Krieg beschädigt Menschen über Generationen Sabine Bode im GMHütter Forum Regionalgeschichte über „Kriegsenkel“

Zahlreiche Besucher fühlten sich angesprochen vom Thema ‚Kriegsenkel‘, zu dem Historikerin Inge Becher (links) Autorin und Referentin Sabine Bode im Rathaus begrüßte. Foto: Petra PieperZahlreiche Besucher fühlten sich angesprochen vom Thema ‚Kriegsenkel‘, zu dem Historikerin Inge Becher (links) Autorin und Referentin Sabine Bode im Rathaus begrüßte. Foto: Petra Pieper

Georgsmarienhütte. In der Reihe „Forum Regionalgeschichte“ las die Kölner Autorin Sabine Bode vor über 150 Zuhörern aus ihrem 2009 erschienenen Buch „Kriegsenkel“, das inzwischen in 25. Auflage erschienen ist.

In hunderten von Interviews und Gesprächen mit Betroffenen fand die Journalistin und Buchautorin heraus, dass große Teile der Generation der zwischen 1960 und 1970 Geborenen unter unerkannten Spätfolgen der Kriegserlebnisse ihrer Eltern litten.

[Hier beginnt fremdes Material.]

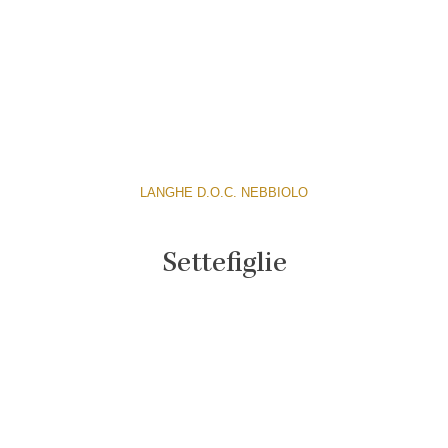
LANGHE D.O.C. NEBBIOLO
Settefiglie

Ihre Eltern, geboren zwischen 1930 und 1940, waren während des Krieges noch Kinder. Schlimme Erlebnisse, Gewalt, Flucht oder Vertreibung und Neubeginn in feindseliger Umgebung, seien von dieser Generation fast immer verdrängt und nicht aufgearbeitet worden. „Das war für uns normal; andere hat es noch schlimmer getroffen“, waren die stereotypen Antworten, wenn sie Betroffene zu ihren traumatischen Kriegserlebnissen habe befragen wollen, berichtet Bode. Und dass gar die Generation ihrer Kinder, die den Krieg selbst ja gar nicht miterlebt hatten, dennoch unter diesen Erlebnissen leiden sollten, schien lange undenkbar.

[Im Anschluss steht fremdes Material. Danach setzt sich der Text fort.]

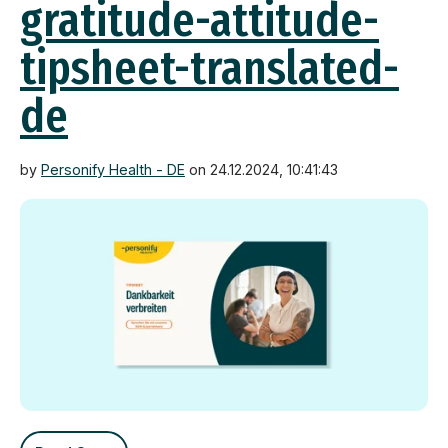
gratitude-attitude-
tipsheet-translated-
de
by
Personify Health - DE
on 24.12.2024, 10:41:43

„Es war ein regelrechtes Tabu, darüber zu sprechen“, berichtete Bode. Schließlich ging es den Betroffenen doch so gut, wie keiner Generation zuvor, zumindest wirtschaftlich. Dass viele von ihnen aber über ein schlechtes emotionales Verhältnis zu ihren Eltern klagen, dass sie gefühlsmäßige Beziehungen in ihrer Familie als unterentwickelt und regelrecht kalt empfinden, hat nach Bodes Überzeugung seine Wurzeln in den verdrängten Traumata der Eltern, der Kriegskinder. „Sie haben überlebt, weil sie ihre schrecklichen Erfahrungen beiseite geschoben, sich selbst betäubt haben“, ist Bode überzeugt. Es sei ihnen oft selbst nicht bewusst, dass sie mit einem Mangel an Wärme lebten, Wertschätzung für ihre Kinder nicht zeigen könnten und jegliche Veränderung ängstlich vermeiden würden.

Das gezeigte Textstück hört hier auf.